Avec un trafic de 2,4 millions d’EVP en 2025, contre 2,06 millions en 2024, le Port de Lomé affiche une progression annuelle de 16 %. Cette performance lui permet de conserver son statut de premier port d’Afrique subsaharienne et de se hisser au cinquième rang continental, derrière Tanger Med (16ᵉ), Port-Saïd (43ᵉ), Durban (80ᵉ) et Alexandrie (87ᵉ).
Cette évolution s’inscrit dans la montée en puissance des activités de transbordement à Lomé, devenues un levier important de son positionnement sur les routes maritimes régionales. Lloyd’s List relève, plus largement, que plusieurs grands ports africains tirent parti de la recomposition des réseaux maritimes et des flux commerciaux, sur fond de tensions géopolitiques et de transformation des chaînes d’approvisionnement mondiales.
Le port en eau profonde de Lomé bénéficie également de conditions nautiques favorables à l’accueil de navires de grande capacité. Les travaux de dragage réalisés en septembre 2025 ont permis de porter la profondeur du chenal à 18,60 mètres et celle du bassin terminal à 17,60 mètres. Ces aménagements doivent permettre l’accueil de porte-conteneurs d’une capacité annoncée comprise entre 19 000 et 24 000 EVP.
Si Lomé conserve son leadership en Afrique subsaharienne, la concurrence régionale se resserre.

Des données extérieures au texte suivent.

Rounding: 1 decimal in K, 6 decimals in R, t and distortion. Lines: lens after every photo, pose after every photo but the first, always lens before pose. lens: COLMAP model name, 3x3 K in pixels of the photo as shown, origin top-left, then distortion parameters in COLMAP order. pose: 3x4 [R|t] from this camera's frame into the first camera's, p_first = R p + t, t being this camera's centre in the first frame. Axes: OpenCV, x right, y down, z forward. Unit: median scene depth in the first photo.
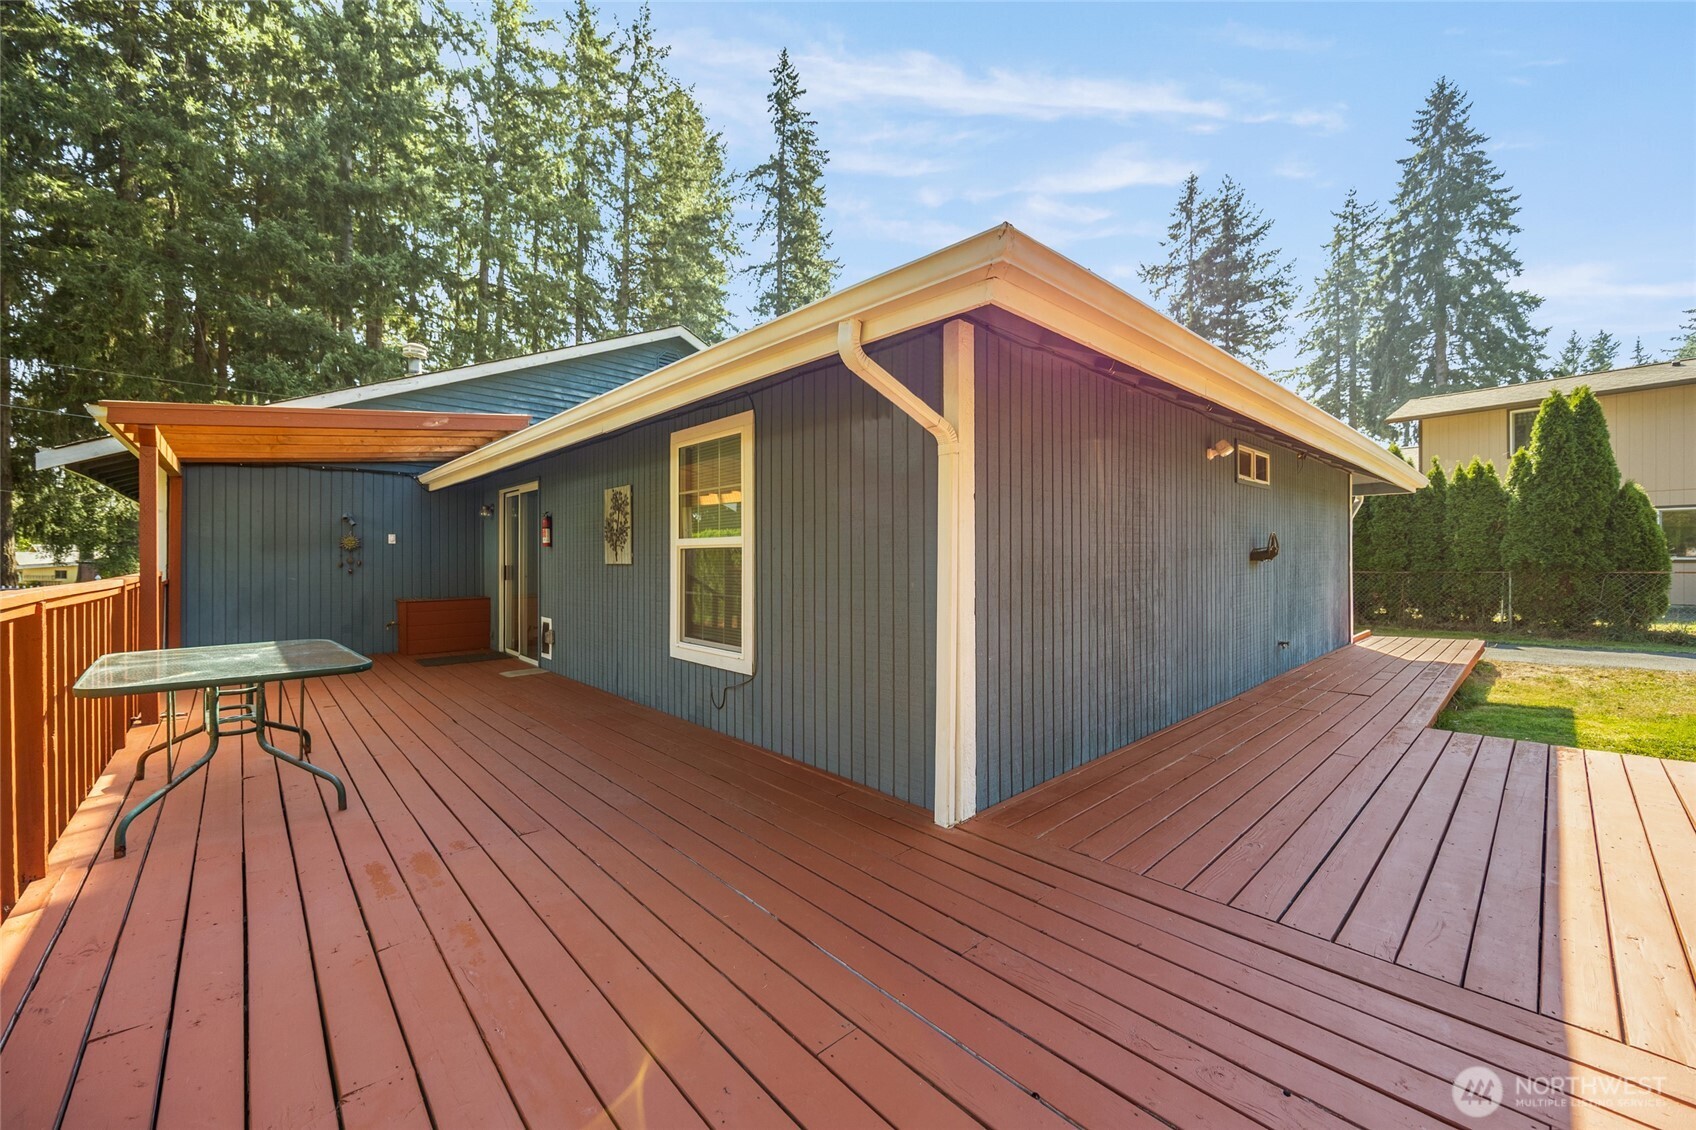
lens RADIAL K [[660.6, 0, 848.2], [0, 660.6, 554.4], [0, 0, 1]] dist [0.008837, -0.000117]
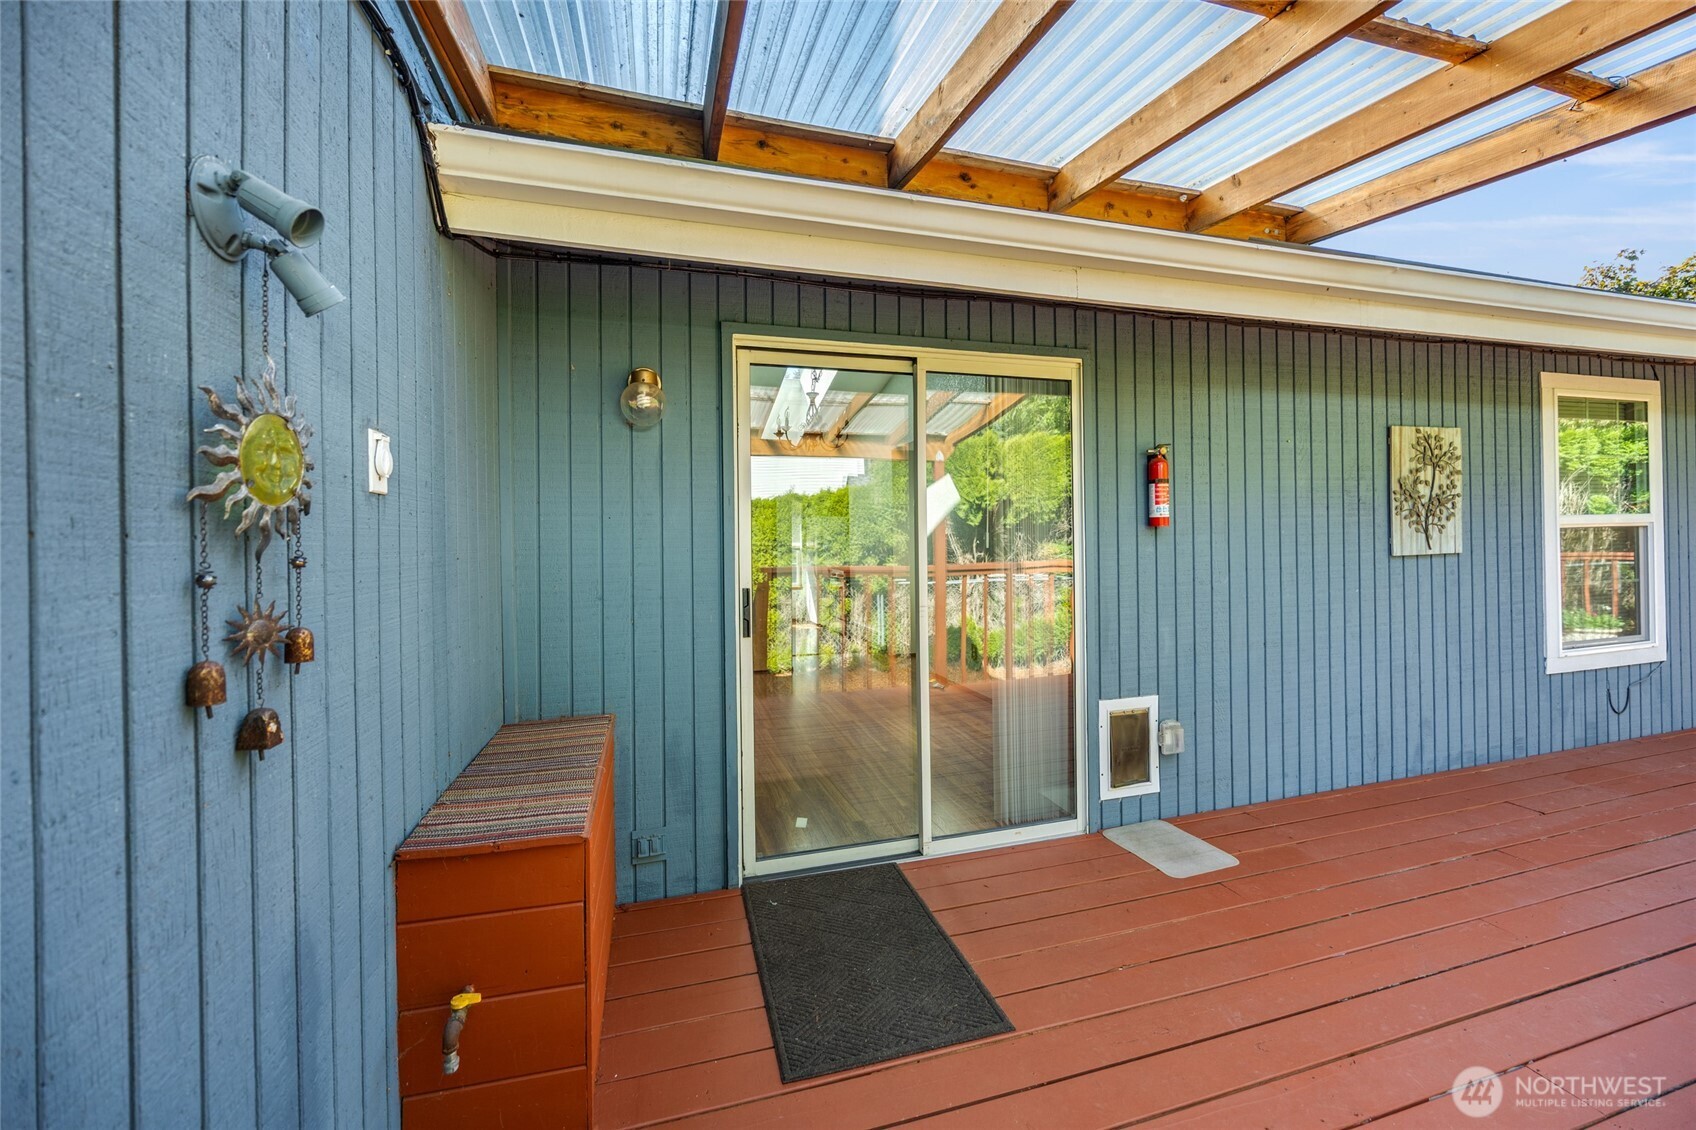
lens RADIAL K [[660.6, 0, 847.6], [0, 660.6, 556.1], [0, 0, 1]] dist [0.008837, -0.000117]
pose [[0.445060, -0.014047, 0.895391, -1.285349], [0.020471, 0.999775, 0.005509, 0.002944], [-0.895267, 0.015878, 0.445248, 1.365300]]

Le port de Tema, au Ghana, occupe le 94ᵉ rang mondial, soit seulement trois places derrière Lomé. De son côté, le port de Mombasa, au Kenya, fait son entrée dans le Top 100, à la 99ᵉ place.
Cette proximité traduit l’intensification de la compétition entre les principales plateformes portuaires africaines, notamment sur les activités de transbordement et de desserte des marchés régionaux.
Pour consolider sa position, le Port de Lomé mise également sur la digitalisation des procédures portuaires. L’objectif affiché est de poursuivre la dématérialisation des démarches afin de fluidifier les opérations et de réduire les délais pour les différents acteurs de la chaîne logistique.
Une étape importante avait déjà été franchie en 2024 avec la dématérialisation complète des processus liés à l’enlèvement des marchandises et au paiement des factures. Le déploiement de la plateforme « GUFORD » a également permis de centraliser les formalités liées au commerce maritime.
Sur le plan infrastructurel, les opérations de curage du bassin et des accès nautiques doivent contribuer au maintien des conditions nécessaires à l’accueil des navires de grande capacité. L’extension du quai devrait, quant à elle, accroître les capacités de manutention du port.
« L’objectif est désormais de consolider les acquis et d’améliorer la qualité des services proposés aux opérateurs et aux compagnies maritimes », a déclaré le directeur général du PAL, Edem Tengué.
À l’échelle mondiale, Shanghai conserve la première place du classement 2026 de Lloyd’s List, devant Singapour et Ningbo-Zhoushan, respectivement deuxième et troisième.
Avec cette nouvelle progression, le Port de Lomé confirme ainsi sa présence durable parmi les principales plateformes portuaires mondiales et poursuit son développement dans un environnement maritime africain de plus en plus concurrentiel.